Date: The evening of the first night ------- Location: In the passanger quarters of the Greenest Dolphin


The silent night-sway of the boat creaks through the wood of the vessel, whispering the sea-sounds of travel across the close-spaces of crew and passenger quarters. Swaying hammocks whine their ropes, leather-bottom shoes and slippers hush as evening movers try not to disturb others. But within the quiet, a question. "Are you awake?" It comes low, baritone and hushed, strained by the exertion of Belhajj as he hefts ever his stone.





(Belhajj): The silent night-sway of the boat creaks through the wood of the vessel, whispering the sea-sounds of travel across the close-spaces of crew and passenger quarters. Swaying hammocks whine their ropes, leather-bottom shoes and slippers hush as evening movers try not to disturb others. But within the quiet, a question. "Are you awake?" It comes low, baritone and hushed, strained by the exertion of Belhajj as he hefts ever his stone.


(Illi): Illi is awake, and he'll say so, though his counter-tenor voice is weak, and not just with the late hour. "Yes; Belhajj? Forgive me if I do not get up; and even if you do not, I am afraid a fit is upon me, and I cannot get up." He lays in his hammock, holding to a book, of no particular value or beautiful make, a personal journal, it seems. Illi is bed-ridden--or hammock-ridden, as it were. "I am awake," Illi admits, pain in his voice, even as he adds: "And I would not mind visitors."
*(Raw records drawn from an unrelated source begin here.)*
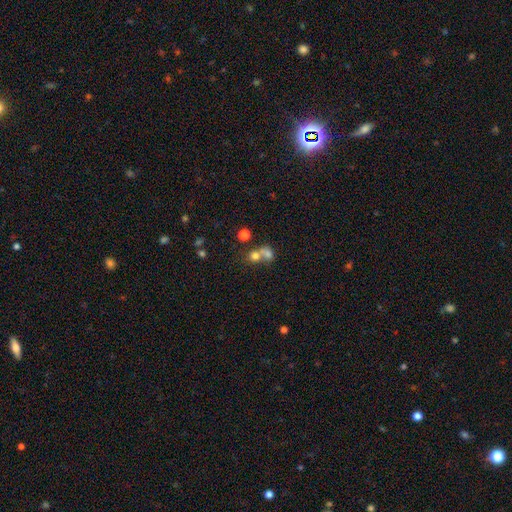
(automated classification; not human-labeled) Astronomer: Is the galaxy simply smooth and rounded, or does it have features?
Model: smooth — 71%.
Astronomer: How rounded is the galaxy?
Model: round — 74%.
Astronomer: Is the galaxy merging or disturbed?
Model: merger — 59%.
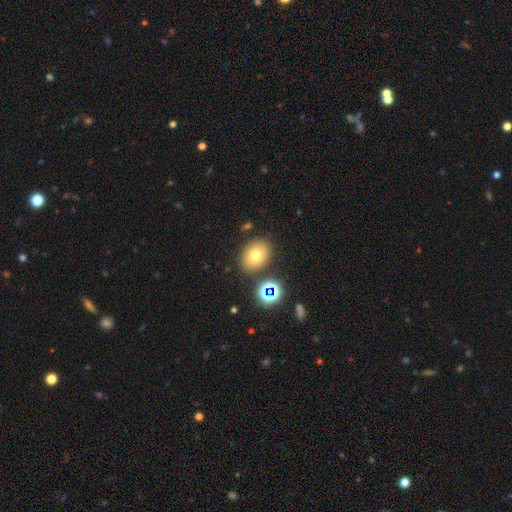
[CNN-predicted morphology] smooth-or-featured: smooth: 71% | star or artifact: 15% | featured or disk: 14%
  how-rounded: in between: 62% | round: 37% | cigar-shaped: 1%
  merging: none: 82% | minor disturbance: 10% | merger: 5% | major disturbance: 3%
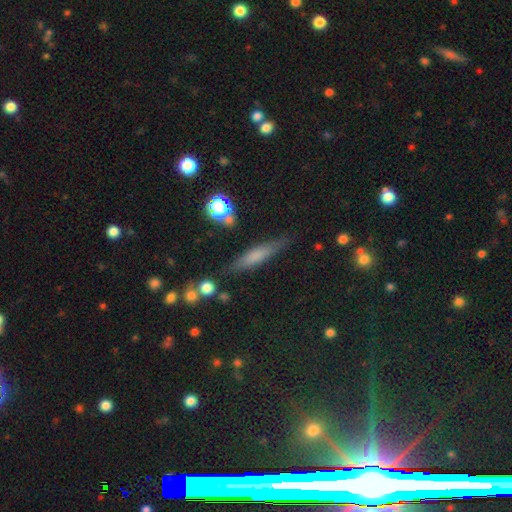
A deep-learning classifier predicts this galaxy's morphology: smooth_or_featured: smooth (p=0.60) [alt: featured or disk p=0.30]
how_rounded: cigar-shaped (p=0.81) [alt: in between p=0.16]
merging: none (p=0.77) [alt: minor disturbance p=0.15]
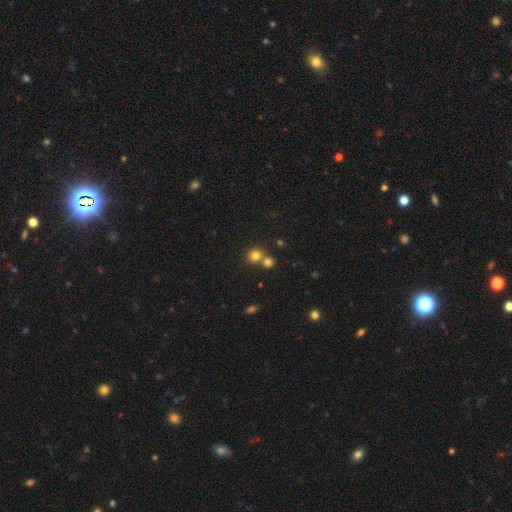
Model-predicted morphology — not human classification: smooth 78%, star or artifact 14%, featured or disk 8%. Down the decision tree: how rounded — round (79%); merging — none (55%).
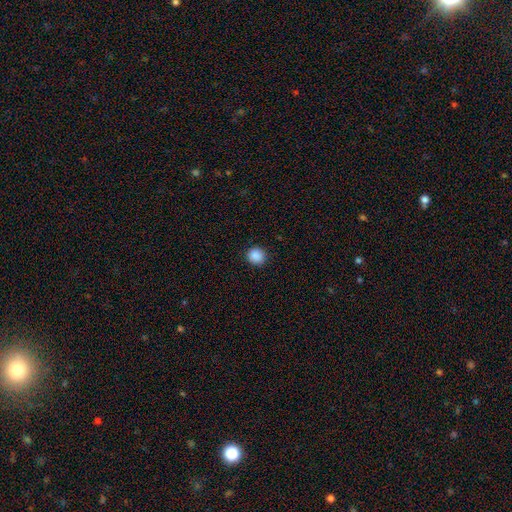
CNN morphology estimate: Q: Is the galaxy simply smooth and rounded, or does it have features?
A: smooth — 89%.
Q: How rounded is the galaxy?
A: round — 90%.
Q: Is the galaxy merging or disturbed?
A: none — 92%.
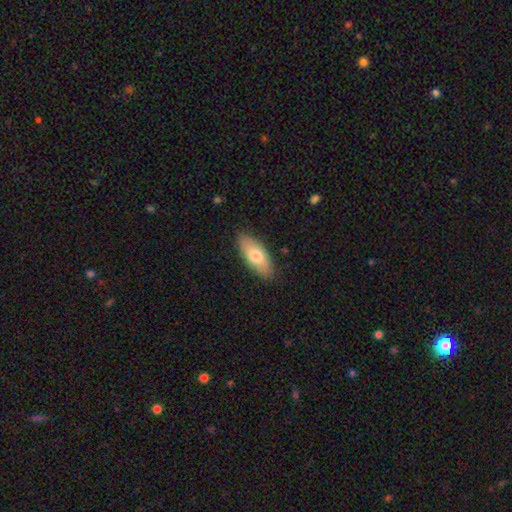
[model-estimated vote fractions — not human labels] Morphology: type=smooth (72%); roundness=in between (83%); merging=none (86%).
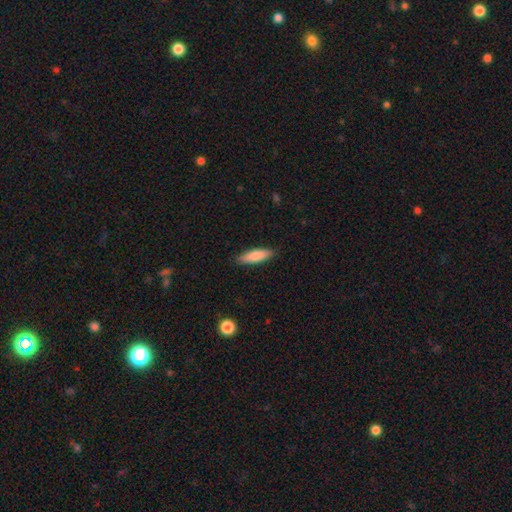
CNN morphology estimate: smooth 83%, featured or disk 11%, star or artifact 5%. Down the decision tree: how rounded — cigar-shaped (60%); merging — none (88%).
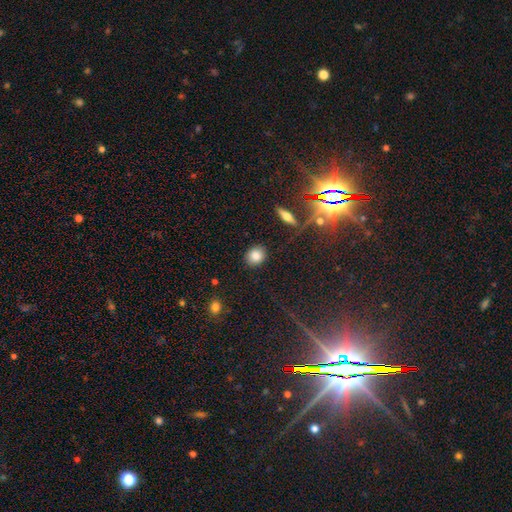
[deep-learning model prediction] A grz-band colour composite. It shows a smooth galaxy with no disk features (83%) that is round (71%). Merging: none (89%).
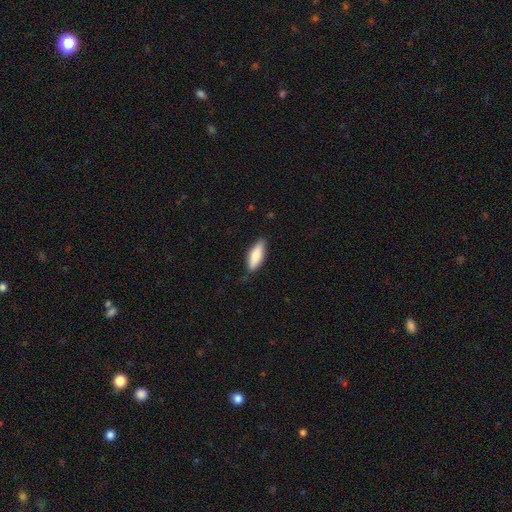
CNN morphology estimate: smooth-or-featured: smooth: 79% | featured or disk: 16% | star or artifact: 6%
  how-rounded: in between: 59% | cigar-shaped: 39% | round: 2%
  merging: none: 83% | minor disturbance: 14% | major disturbance: 2% | merger: 1%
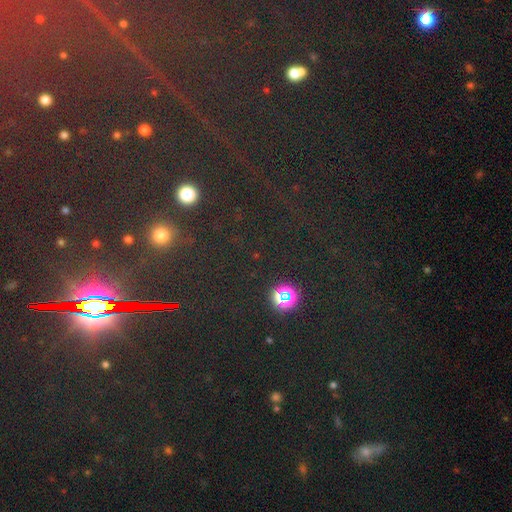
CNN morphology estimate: smooth-or-featured: star or artifact: 81% | smooth: 11% | featured or disk: 8%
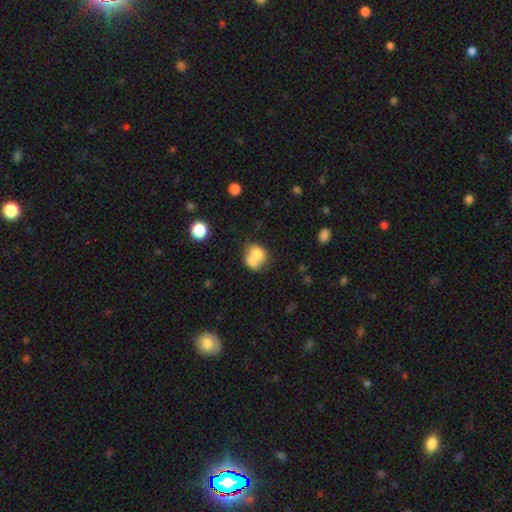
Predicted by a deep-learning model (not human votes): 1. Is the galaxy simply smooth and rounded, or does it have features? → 72% smooth, 19% featured or disk, 9% star or artifact.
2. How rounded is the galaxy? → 59% round, 40% in between, 1% cigar-shaped.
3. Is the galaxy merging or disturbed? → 63% merger, 24% none, 8% minor disturbance, 4% major disturbance.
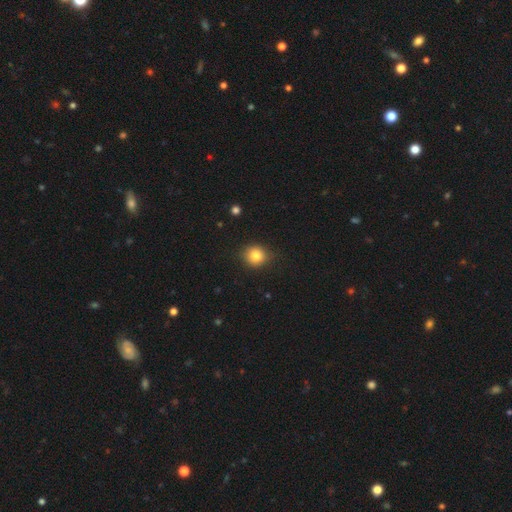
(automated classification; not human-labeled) smooth 82%, star or artifact 11%, featured or disk 7%. Down the decision tree: how rounded — round (84%); merging — none (85%).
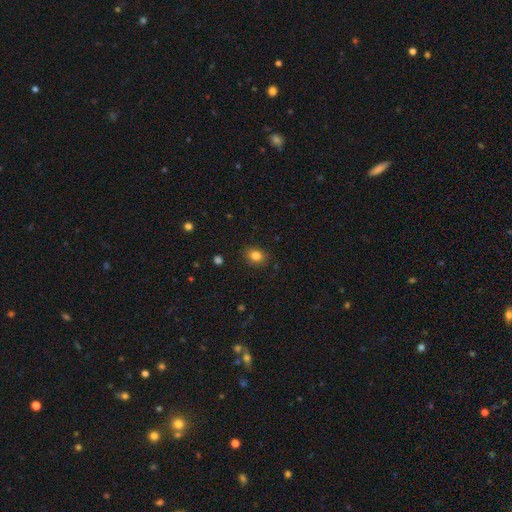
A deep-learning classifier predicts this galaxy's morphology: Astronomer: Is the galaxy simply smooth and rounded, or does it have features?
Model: smooth — 84%.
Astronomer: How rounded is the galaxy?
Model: round — 54% (runner-up: in between, 45%).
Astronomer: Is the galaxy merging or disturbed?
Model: none — 86%.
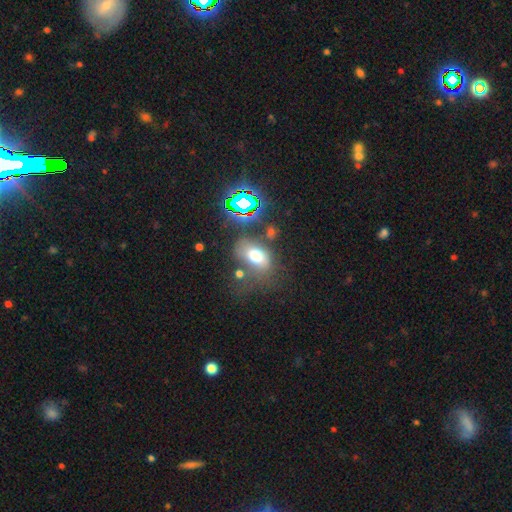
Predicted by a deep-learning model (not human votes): Smooth or featured? Predicted: smooth (p=0.64). How rounded? Predicted: in between (p=0.77). Merging? Predicted: none (p=0.55).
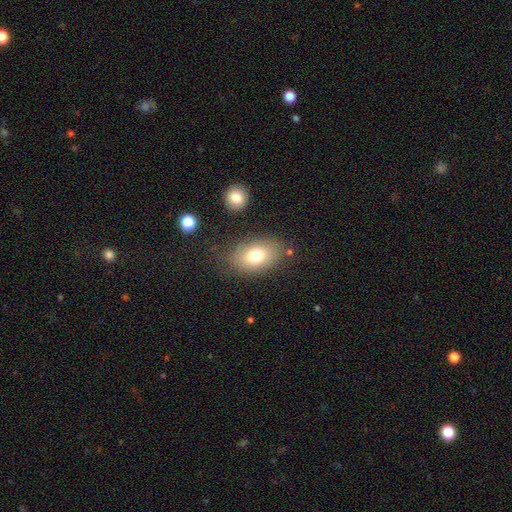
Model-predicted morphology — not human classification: Smooth or featured: smooth — 75% (featured or disk — 15%)
How rounded: in between — 83% (round — 15%)
Merging: none — 76% (minor disturbance — 15%)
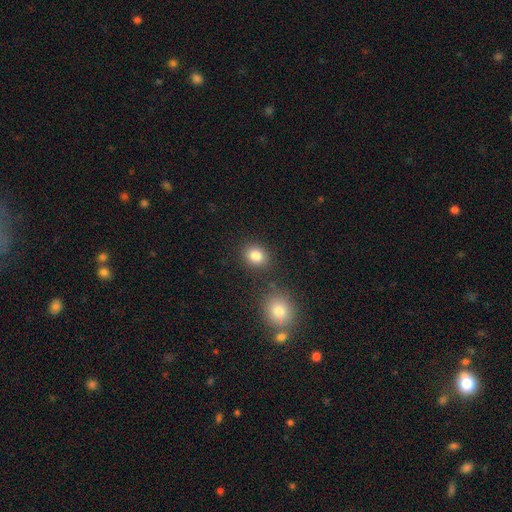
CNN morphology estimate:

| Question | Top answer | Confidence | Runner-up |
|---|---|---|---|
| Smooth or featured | smooth | 84% | star or artifact (10%) |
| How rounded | round | 56% | in between (43%) |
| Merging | none | 82% | minor disturbance (9%) |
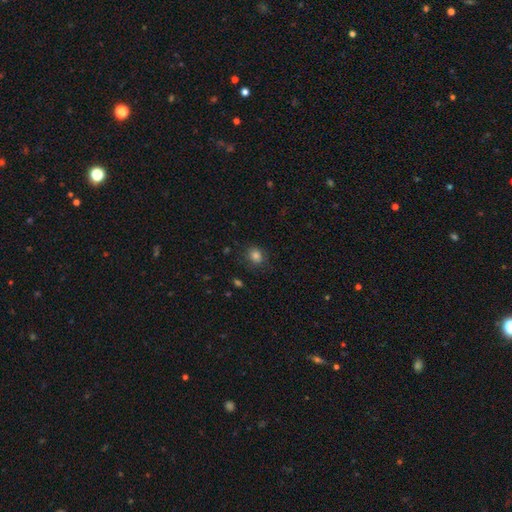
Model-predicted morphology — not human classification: Smooth or featured? Predicted: smooth (p=0.83). How rounded? Predicted: round (p=0.58). Merging? Predicted: none (p=0.77).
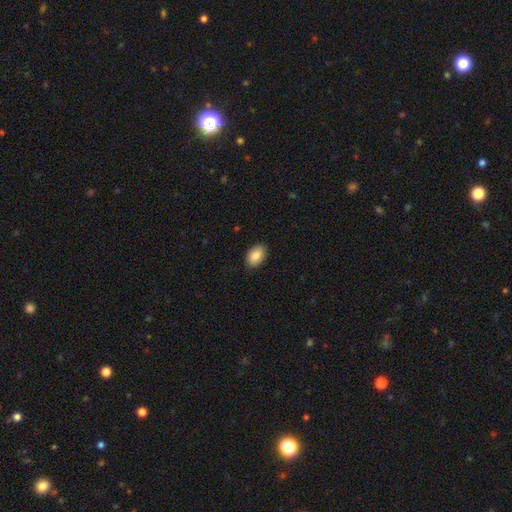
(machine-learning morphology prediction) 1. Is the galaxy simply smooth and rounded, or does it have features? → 85% smooth, 8% featured or disk, 7% star or artifact.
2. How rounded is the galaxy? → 89% in between, 10% round, 1% cigar-shaped.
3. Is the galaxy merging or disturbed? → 88% none, 10% minor disturbance, 2% major disturbance, 1% merger.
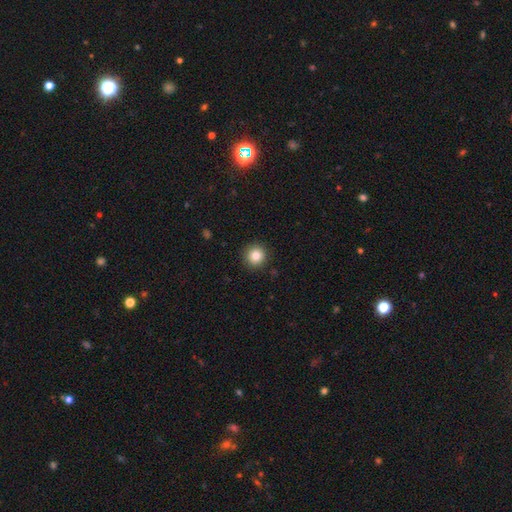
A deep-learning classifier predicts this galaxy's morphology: This appears to be a smooth galaxy with no disk features (83%) that is round (95%). Merging: none (92%).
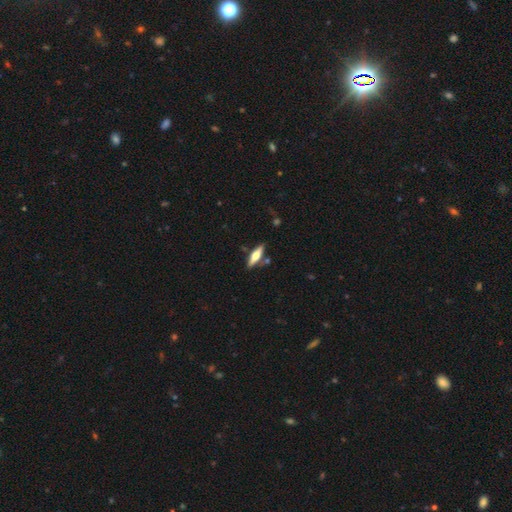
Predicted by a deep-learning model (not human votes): This is possibly a featured or disk galaxy (52%). It is clearly viewed edge-on (93%). Merging: clearly none (81%).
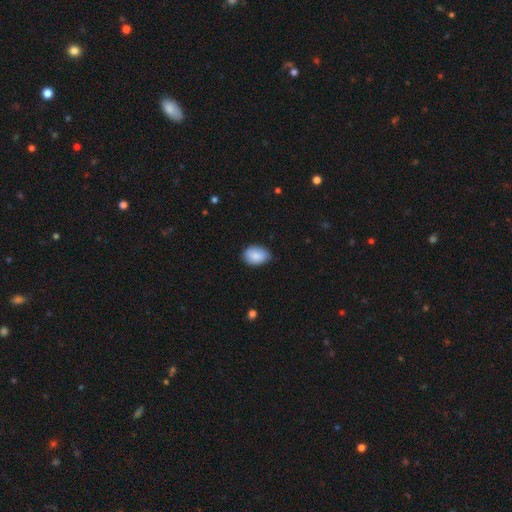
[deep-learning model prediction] The model was most divided on "merging": none: 72%, minor disturbance: 24%, major disturbance: 3%, merger: 1%. More confident: smooth or featured — smooth (85%); how rounded — in between (83%).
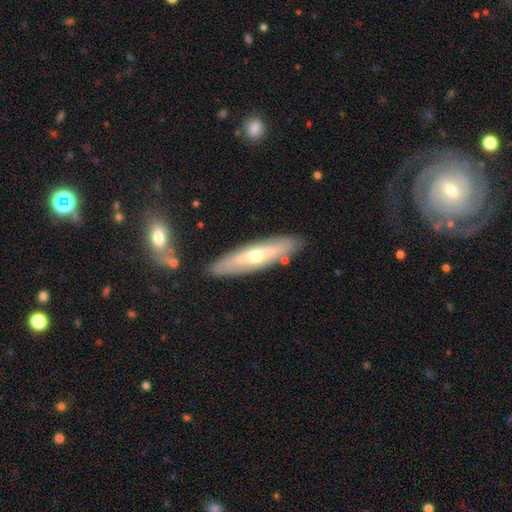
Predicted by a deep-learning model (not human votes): featured or disk 57%, smooth 38%, star or artifact 6%. Down the decision tree: edge-on disk — yes (63%); merging — none (83%).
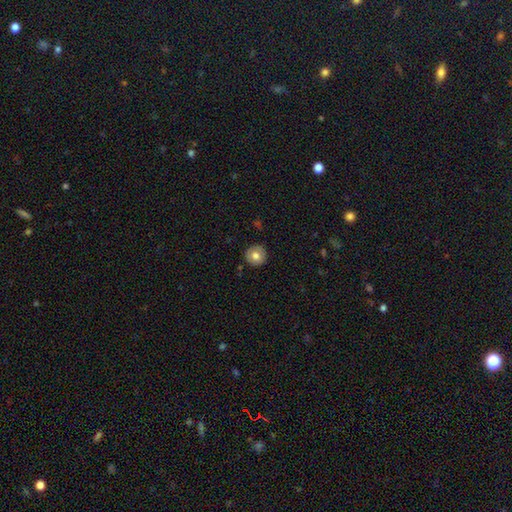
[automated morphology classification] The model was most divided on "smooth or featured": smooth: 73%, featured or disk: 19%, star or artifact: 8%. More confident: how rounded — round (92%); merging — none (87%).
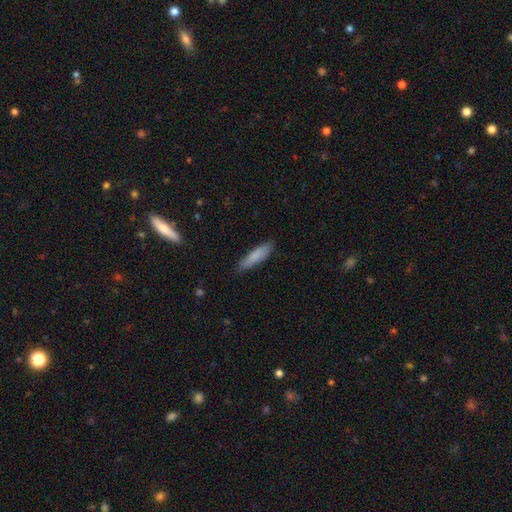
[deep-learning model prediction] Overall: smooth (82%). How rounded: cigar-shaped (72%). Merging: none (83%).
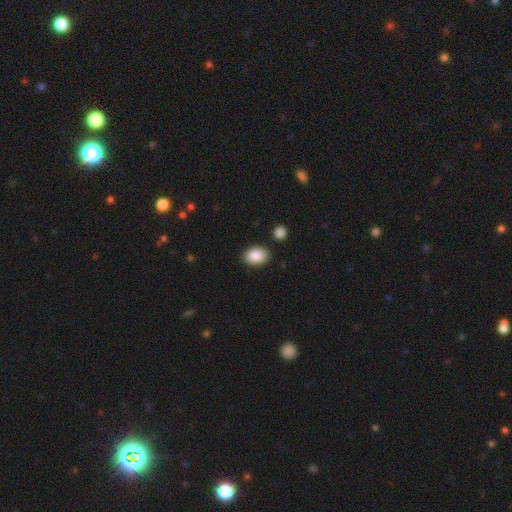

(Belhajj): It is with eerie silence that Belhajj squats by the sea-swaying hammock Illi is resigned to. From a pocket he draws out a familiar length of indigo fleece, a darkened spot of ware marking the center where it has been folded several times, multiplying the thickness of the material. With the strange distorted motion of a strong-man he hefts the stone to one shoulder, shifting his center of gravity as he reaches down to arrange the bit of fleece with enormous care before he turns, placing a nub of the slab down to balance against the makeshift cushion. Holding the stone with both hands, balancing it in a position not unlike a knight with both hands on his great sword, blade in the earth, he smiles quietly at Illi. "Tell me, how did you come to your faith?" He asks at a whisper, his attentive, knightly position shifting with the sway of the ship as he comes to sit on the ground, legs wrapped around the stone, and arms too, in a bear-hug, as he looks over at Illi, childlike in his curiosity.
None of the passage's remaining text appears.